WHAT IS REQUIRED:
Using the records below, repeat exactly the lines from the one holding "seated spectator at locate(260, 179, 278, 217): 15198" through the one holding "seated spectator at locate(366, 129, 379, 145): 19781", both ends included, and no others.

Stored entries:
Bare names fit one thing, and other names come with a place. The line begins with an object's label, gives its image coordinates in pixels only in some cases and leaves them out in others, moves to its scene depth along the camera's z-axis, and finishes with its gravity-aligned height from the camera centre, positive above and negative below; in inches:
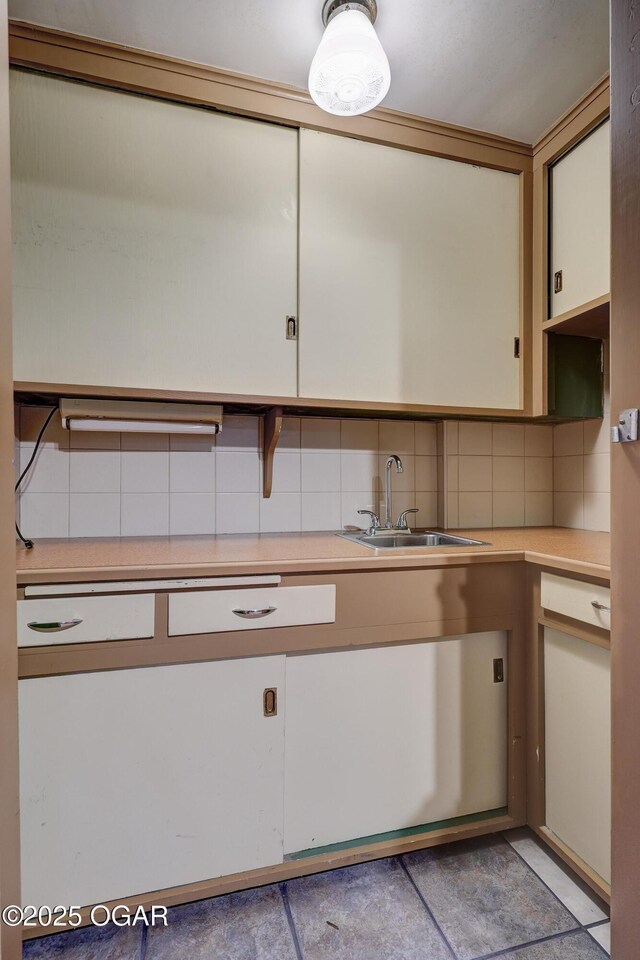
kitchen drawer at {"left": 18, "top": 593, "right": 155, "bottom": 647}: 44.3 -13.4
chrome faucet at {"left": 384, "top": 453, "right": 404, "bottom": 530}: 72.1 -1.2
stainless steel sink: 68.4 -9.3
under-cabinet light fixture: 56.7 +7.2
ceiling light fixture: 45.3 +40.1
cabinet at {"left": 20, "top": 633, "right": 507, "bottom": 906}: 45.1 -29.5
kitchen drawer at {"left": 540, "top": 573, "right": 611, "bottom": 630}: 47.7 -13.1
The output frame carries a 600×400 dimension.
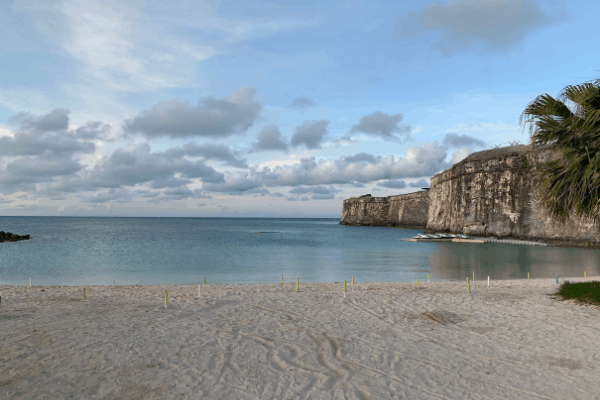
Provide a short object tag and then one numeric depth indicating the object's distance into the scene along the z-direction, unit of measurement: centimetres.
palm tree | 1102
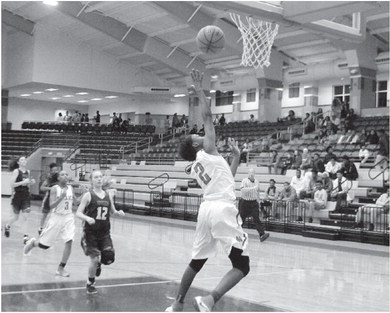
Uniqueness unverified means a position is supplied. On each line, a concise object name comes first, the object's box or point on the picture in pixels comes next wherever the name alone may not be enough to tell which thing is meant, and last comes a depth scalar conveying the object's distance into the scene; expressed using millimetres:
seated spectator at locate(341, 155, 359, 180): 15969
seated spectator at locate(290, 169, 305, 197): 15403
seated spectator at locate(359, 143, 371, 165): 18091
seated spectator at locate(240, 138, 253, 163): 22533
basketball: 5734
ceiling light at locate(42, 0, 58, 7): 23234
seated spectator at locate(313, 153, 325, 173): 16322
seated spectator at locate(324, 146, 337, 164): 17336
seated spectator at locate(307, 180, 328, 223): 14373
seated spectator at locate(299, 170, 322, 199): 15125
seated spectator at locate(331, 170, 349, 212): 14391
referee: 12234
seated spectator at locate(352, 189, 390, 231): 12919
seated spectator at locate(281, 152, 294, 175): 19031
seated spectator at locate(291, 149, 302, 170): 18391
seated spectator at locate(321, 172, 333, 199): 14760
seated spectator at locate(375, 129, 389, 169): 17172
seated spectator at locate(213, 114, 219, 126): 31922
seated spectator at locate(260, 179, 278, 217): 15198
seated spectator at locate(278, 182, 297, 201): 14773
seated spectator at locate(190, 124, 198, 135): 26912
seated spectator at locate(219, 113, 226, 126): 31375
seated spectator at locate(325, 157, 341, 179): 16203
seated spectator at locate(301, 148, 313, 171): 17031
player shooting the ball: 4613
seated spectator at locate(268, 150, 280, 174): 19125
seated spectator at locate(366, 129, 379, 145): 19781
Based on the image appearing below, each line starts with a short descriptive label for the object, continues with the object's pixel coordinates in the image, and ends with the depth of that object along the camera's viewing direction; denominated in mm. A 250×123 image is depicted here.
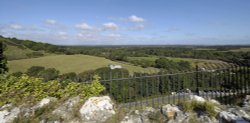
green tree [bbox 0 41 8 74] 8656
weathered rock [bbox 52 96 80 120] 2373
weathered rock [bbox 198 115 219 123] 2253
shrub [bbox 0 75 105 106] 2679
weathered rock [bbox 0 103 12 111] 2554
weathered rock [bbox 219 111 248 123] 2176
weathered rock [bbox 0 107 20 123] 2405
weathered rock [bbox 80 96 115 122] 2360
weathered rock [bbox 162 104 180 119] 2371
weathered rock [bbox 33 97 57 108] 2567
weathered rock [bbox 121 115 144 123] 2341
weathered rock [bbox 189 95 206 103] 2559
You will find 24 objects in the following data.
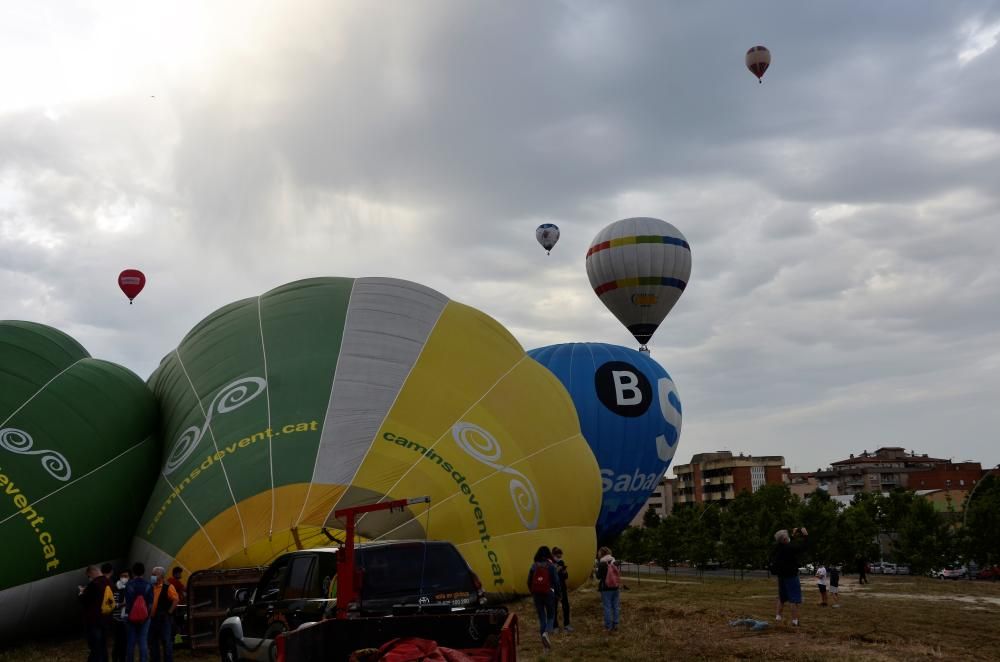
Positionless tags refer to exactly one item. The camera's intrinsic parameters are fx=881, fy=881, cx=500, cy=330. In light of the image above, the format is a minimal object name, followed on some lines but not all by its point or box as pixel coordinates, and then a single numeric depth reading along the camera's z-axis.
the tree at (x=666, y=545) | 59.12
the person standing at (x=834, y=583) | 19.62
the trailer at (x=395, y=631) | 7.39
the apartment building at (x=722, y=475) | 115.94
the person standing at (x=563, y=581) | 14.74
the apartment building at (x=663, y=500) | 129.38
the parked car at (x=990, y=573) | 50.61
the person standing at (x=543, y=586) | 12.92
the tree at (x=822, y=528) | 48.78
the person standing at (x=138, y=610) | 11.10
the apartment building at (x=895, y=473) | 115.94
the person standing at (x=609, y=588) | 14.26
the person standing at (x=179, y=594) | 12.31
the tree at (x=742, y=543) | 53.09
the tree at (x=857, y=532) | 48.84
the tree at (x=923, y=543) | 47.28
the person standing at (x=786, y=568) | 14.09
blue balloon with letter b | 30.27
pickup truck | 8.73
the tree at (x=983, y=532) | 45.50
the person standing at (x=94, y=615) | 11.27
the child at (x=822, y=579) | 18.94
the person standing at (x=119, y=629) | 11.69
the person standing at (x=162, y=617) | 11.48
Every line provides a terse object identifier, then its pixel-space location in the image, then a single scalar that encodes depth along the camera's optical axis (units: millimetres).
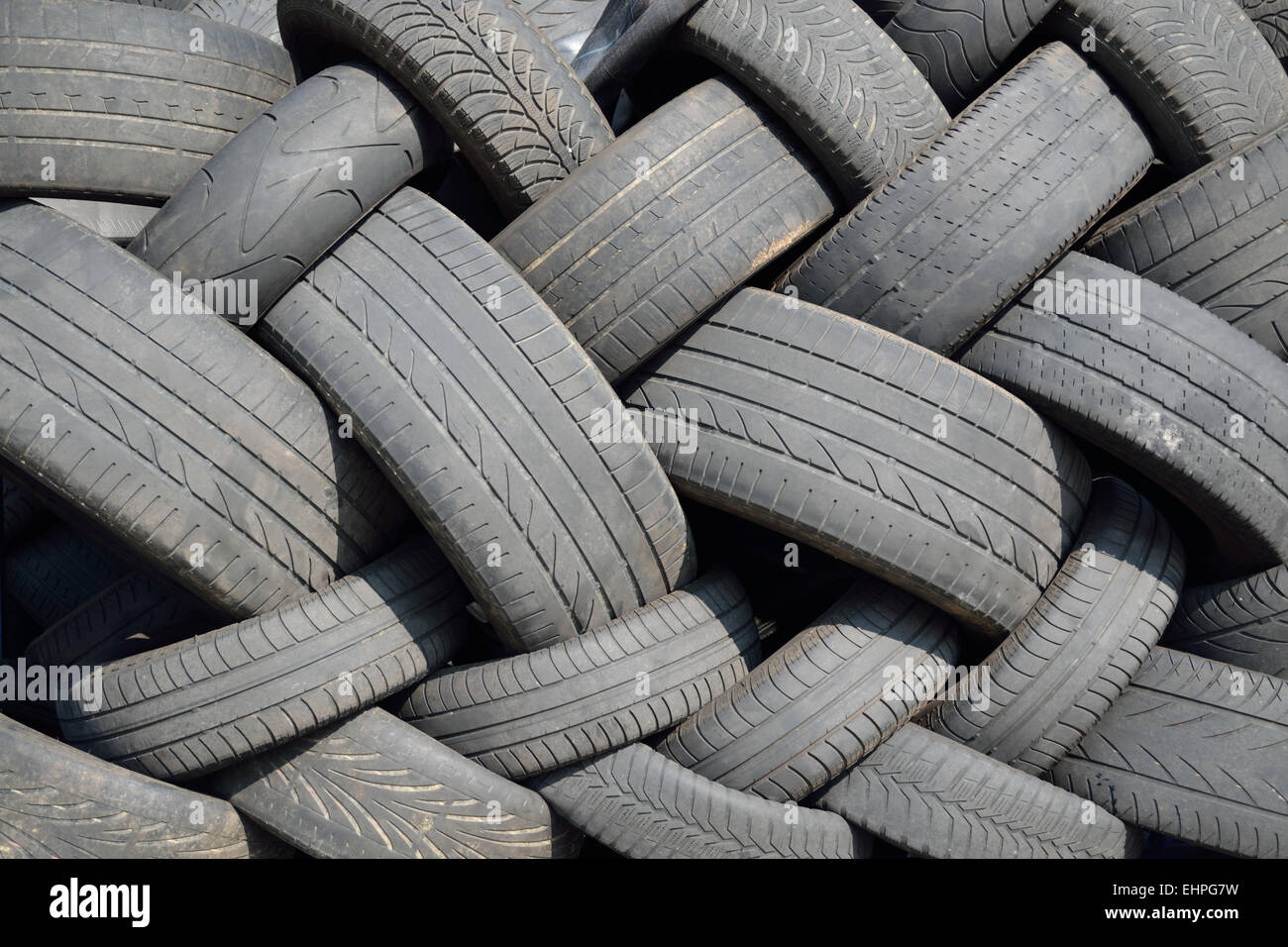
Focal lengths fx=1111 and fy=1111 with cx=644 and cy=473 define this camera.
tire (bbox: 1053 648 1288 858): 1344
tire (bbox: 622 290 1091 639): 1287
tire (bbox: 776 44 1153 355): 1335
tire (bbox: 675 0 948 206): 1337
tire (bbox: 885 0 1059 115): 1426
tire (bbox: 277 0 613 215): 1298
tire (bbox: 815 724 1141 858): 1312
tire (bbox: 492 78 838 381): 1300
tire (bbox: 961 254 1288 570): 1333
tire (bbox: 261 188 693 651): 1247
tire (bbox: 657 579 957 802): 1300
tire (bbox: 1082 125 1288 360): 1415
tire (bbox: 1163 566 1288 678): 1419
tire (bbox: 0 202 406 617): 1199
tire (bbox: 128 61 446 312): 1264
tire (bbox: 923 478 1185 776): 1356
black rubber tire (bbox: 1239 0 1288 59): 1602
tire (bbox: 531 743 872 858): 1289
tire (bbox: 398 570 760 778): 1278
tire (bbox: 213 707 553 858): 1270
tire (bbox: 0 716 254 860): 1214
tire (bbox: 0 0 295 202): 1281
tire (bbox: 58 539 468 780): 1229
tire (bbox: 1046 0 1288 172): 1414
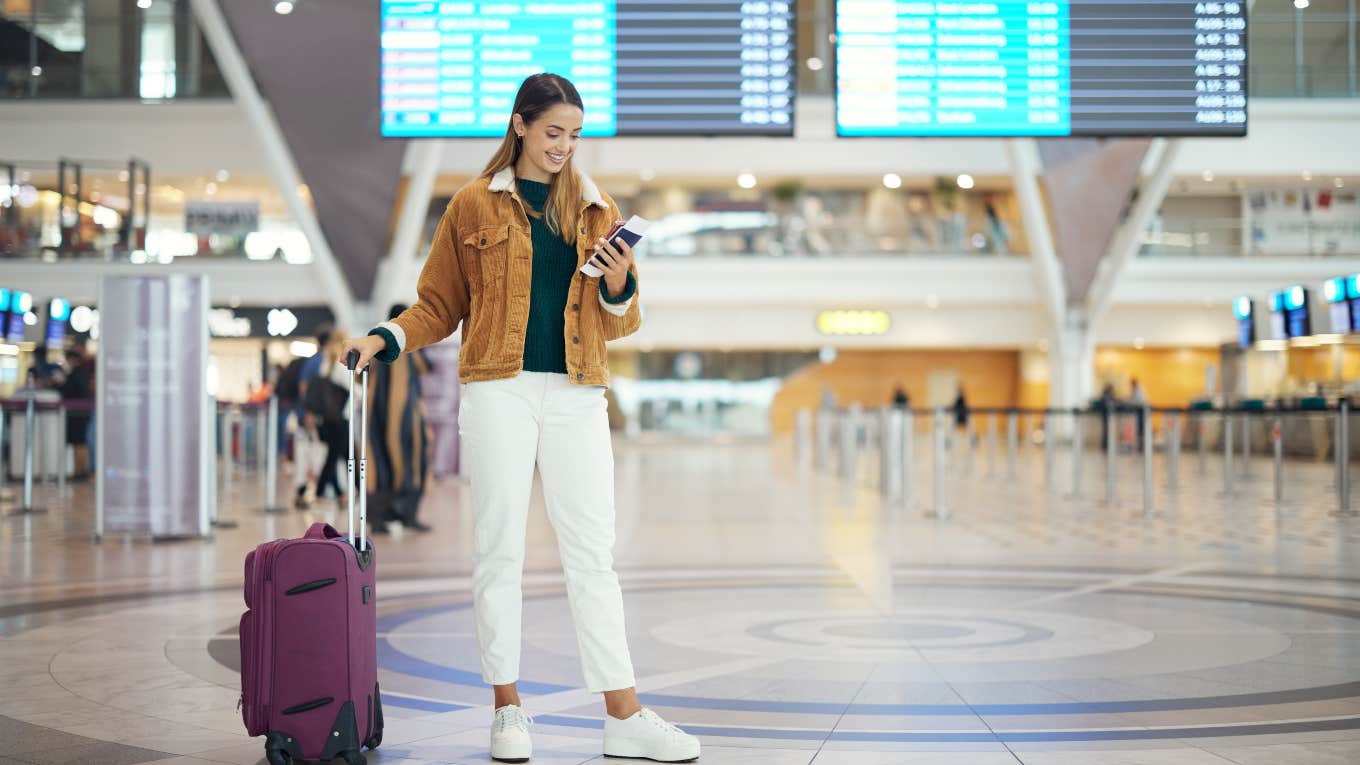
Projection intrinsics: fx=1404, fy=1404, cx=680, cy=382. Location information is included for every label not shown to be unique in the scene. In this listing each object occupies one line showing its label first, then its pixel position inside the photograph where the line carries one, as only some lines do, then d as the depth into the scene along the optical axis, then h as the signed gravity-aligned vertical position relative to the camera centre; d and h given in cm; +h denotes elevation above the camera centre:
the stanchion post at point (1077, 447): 1514 -61
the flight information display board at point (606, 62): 1023 +243
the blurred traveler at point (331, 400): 1108 -5
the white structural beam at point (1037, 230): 2623 +331
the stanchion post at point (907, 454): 1266 -56
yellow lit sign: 3588 +180
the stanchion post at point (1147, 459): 1188 -59
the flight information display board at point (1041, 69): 1019 +238
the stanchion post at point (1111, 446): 1387 -55
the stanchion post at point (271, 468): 1264 -67
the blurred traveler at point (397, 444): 991 -37
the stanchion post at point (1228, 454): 1557 -71
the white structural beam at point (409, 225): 2381 +299
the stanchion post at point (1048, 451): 1600 -71
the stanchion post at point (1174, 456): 1628 -75
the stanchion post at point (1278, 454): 1360 -62
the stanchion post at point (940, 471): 1151 -66
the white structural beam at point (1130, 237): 2600 +318
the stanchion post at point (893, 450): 1309 -54
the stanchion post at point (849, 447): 1633 -66
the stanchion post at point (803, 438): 2280 -75
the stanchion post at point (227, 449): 1606 -64
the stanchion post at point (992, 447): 1978 -80
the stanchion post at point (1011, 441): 1849 -66
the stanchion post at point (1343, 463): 1197 -62
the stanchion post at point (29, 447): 1216 -46
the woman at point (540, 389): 354 +1
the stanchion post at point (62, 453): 1514 -66
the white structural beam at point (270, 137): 1892 +389
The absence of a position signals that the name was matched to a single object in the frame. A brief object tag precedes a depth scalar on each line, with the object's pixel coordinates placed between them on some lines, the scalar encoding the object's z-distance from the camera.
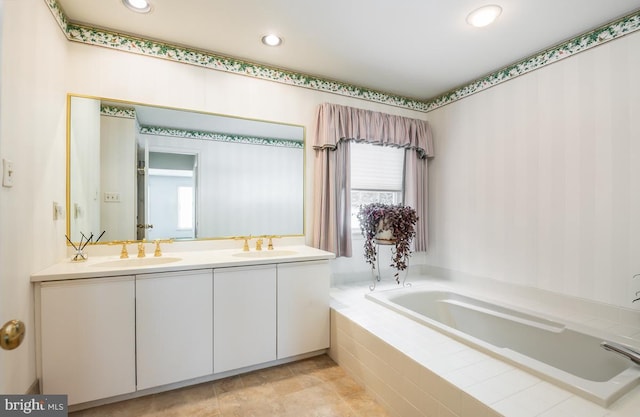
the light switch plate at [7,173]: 1.19
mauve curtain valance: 2.67
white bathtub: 1.24
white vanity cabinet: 1.53
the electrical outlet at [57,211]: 1.74
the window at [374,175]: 2.99
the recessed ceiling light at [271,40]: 2.12
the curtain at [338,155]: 2.66
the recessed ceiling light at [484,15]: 1.80
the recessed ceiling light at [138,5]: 1.76
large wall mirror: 1.99
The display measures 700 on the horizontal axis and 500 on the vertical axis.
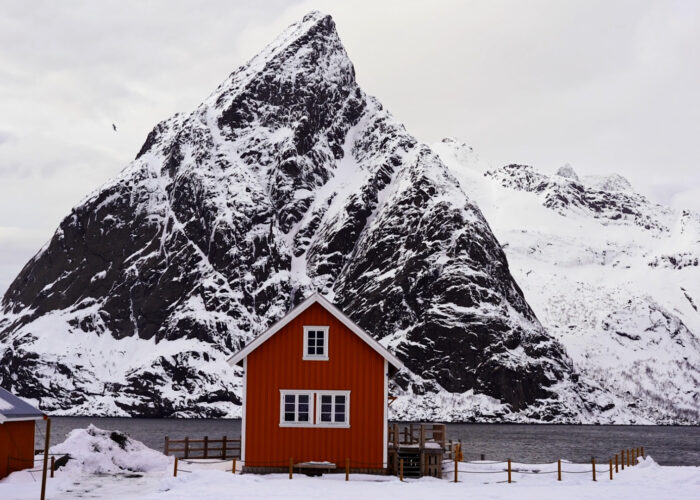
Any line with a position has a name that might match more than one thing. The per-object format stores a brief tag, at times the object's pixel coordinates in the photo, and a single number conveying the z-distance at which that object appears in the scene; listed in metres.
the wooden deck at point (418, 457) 53.31
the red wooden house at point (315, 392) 53.69
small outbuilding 46.88
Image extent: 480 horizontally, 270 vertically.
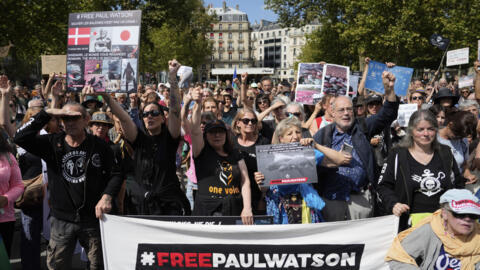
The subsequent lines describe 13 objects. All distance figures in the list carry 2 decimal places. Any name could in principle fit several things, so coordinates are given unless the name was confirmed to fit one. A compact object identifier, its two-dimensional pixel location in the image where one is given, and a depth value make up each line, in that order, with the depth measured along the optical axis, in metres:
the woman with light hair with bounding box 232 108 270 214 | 4.48
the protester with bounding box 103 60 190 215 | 4.07
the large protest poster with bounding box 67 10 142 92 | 4.22
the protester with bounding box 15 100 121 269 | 3.86
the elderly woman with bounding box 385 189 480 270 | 3.01
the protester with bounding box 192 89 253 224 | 3.98
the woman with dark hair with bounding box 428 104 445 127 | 5.73
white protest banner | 3.78
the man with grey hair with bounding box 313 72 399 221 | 4.02
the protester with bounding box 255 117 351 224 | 3.86
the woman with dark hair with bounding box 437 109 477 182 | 4.96
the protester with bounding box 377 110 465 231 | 3.66
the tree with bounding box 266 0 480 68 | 23.22
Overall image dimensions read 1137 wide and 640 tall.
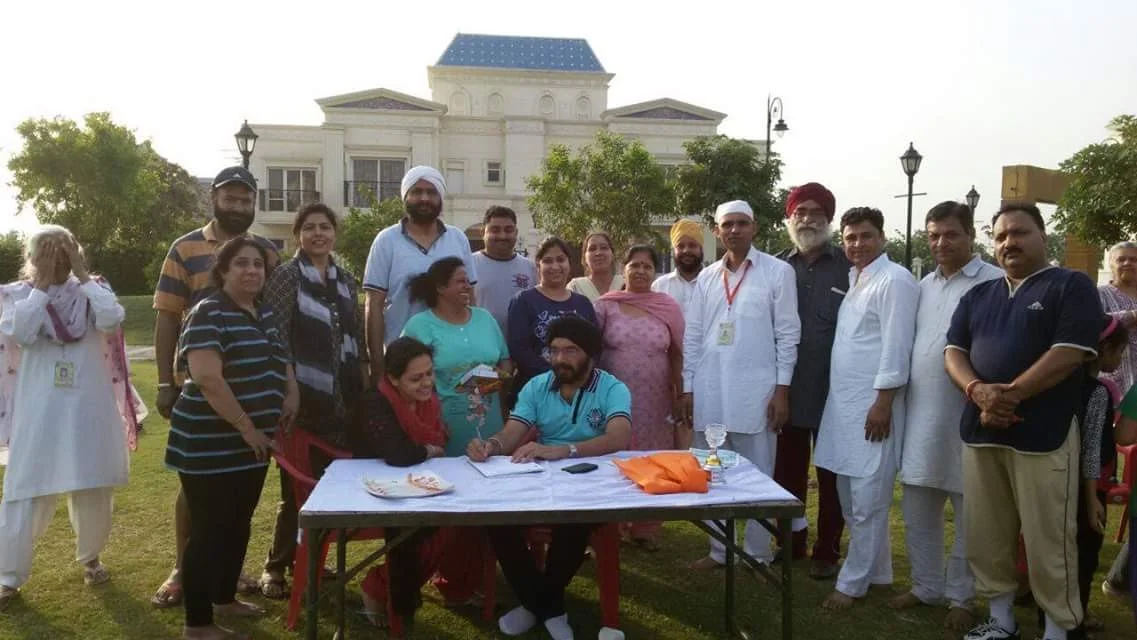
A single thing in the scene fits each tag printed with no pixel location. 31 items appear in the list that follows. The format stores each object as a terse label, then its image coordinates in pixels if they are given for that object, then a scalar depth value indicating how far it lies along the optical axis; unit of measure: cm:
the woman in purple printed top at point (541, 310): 489
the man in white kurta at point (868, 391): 430
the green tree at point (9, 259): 2570
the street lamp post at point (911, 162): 1681
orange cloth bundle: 345
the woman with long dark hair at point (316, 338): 425
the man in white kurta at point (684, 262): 547
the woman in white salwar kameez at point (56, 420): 431
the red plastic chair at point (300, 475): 382
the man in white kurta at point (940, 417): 419
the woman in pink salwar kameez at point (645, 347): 508
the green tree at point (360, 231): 2578
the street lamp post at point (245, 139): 1454
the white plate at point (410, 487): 332
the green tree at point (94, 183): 2617
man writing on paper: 391
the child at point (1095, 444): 375
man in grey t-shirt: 541
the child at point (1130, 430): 391
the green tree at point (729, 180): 2472
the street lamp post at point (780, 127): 2158
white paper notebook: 367
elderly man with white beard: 490
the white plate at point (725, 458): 385
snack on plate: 339
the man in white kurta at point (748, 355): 478
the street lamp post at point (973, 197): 1975
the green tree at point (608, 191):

OUTPUT:
seated spectator at locate(260, 179, 278, 217): 15198
seated spectator at locate(278, 182, 297, 201): 14773
seated spectator at locate(190, 124, 198, 135): 26912
seated spectator at locate(219, 113, 226, 126): 31375
seated spectator at locate(325, 157, 341, 179): 16203
seated spectator at locate(301, 148, 313, 171): 17031
player shooting the ball: 4613
seated spectator at locate(268, 150, 280, 174): 19125
seated spectator at locate(366, 129, 379, 145): 19781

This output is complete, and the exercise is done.